The sensing system 118 can include one or more sensors that may sense the spatial disposition, velocity, and/or acceleration of the movable object 104 (e.g., with respect to various degrees of translation and various degrees of rotation). The one or more sensors can include any of the sensors, including GPS sensors, real-time kinematic (RTK) sensors, motion sensors, inertial sensors, proximity sensors, or image sensors. The sensing data provided by the sensing system 118 can be used to control the spatial disposition, velocity, and/or orientation of the movable object 104 (e.g., using a suitable processing unit and/or control module). Alternatively, the sensing system 118 can be used to provide data regarding the environment surrounding the movable object, such as weather conditions, proximity to potential obstacles, location of geographical features, location of manmade structures, and the like.

The communication system 120B enables communication with client device 110 via communication link 106, which may include various wired and/or wireless technologies as discussed above, and communication system 120A. The communication system 120A or 120B may include any number of transmitters, receivers, and/or transceivers suitable for wireless communication. The communication may be one-way communication, such that data can be transmitted in only one direction. For example, one-way communication may involve only the movable object 104 transmitting data to the client device 110, or vice-versa. The data may be transmitted from one or more transmitters of the communication system 120B of the movable object 104 to one or more receivers of the communication system 120A of the client device 110, or vice-versa. Alternatively, the communication may be two-way communication, such that data can be transmitted in both directions between the movable object 104 and the client device 110. The two-way communication can involve transmitting data from one or more transmitters of the communication system 120B of the movable object 104 to one or more receivers of the communication system 120A of the client device 110, and transmitting data from one or more transmitters of the communication system 120A of the client device 110 to one or more receivers of the communication system 120B of the movable object 104.

_Data provided_.
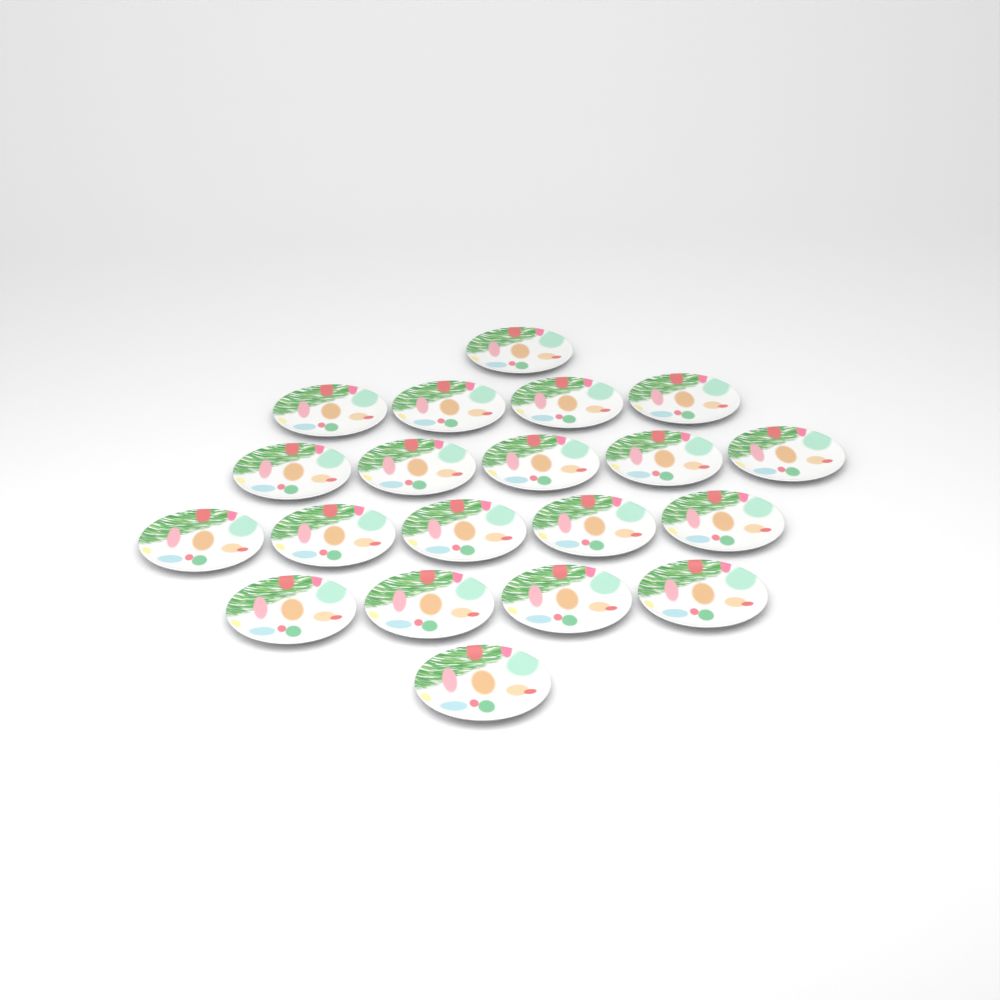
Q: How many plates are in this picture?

_Problem statement_. Pick up the text on the movable object's sensing and communication systems from where it stops, and continue it in the same style.

_Answer to this task_.
In some embodiments, an application executing on client device 110 or other computing devices that are in communication with the movable object 104 can provide control data to one or more of the movable object 104, adapter apparatus 122, and payload 124 and receive information from one or more of the movable object 104, adapter apparatus 122, and payload 124 (e.g., position and/or motion information of the movable object, adapter apparatus or payload; data sensed by the payload such as image data captured by one or more payload cameras or mapping data captured by a payload LiDAR sensor; and data generated from image data captured by the payload camera or LiDAR data generated from mapping data captured by the payload LiDAR sensor).

In some embodiments, the control data may result in a modification of the location and/or orientation of the movable object (e.g., via control of the movement mechanisms 116), or a movement of the payload with respect to the movable object (e.g., via control of the adapter apparatus 122). The control data from the application may result in control of the payload, such as control of the operation of scanning sensor 124, a camera or other image capturing device (e.g., taking still or moving pictures, zooming in or out, turning on or off, switching imaging modes, changing image resolution, changing focus, changing depth of field, changing exposure time, changing viewing angle or field of view, adding or removing waypoints, etc.).

In some instances, the communications from the movable object, adapter apparatus and/or payload may include information obtained from one or more sensors (e.g., of the sensing system 118 or of the scanning sensor 124 or other payload) and/or data generated based on the sensing information. The communications may include sensed information obtained from one or more different types of sensors (e.g., GPS sensors, RTK sensors, motion sensors, inertial sensors, proximity sensors, or image sensors). Such information may pertain to the position (e.g., location, orientation), movement, or acceleration of the movable object, adapter apparatus, and/or payload. Such information from a payload may include data captured by the payload or a sensed state of the payload.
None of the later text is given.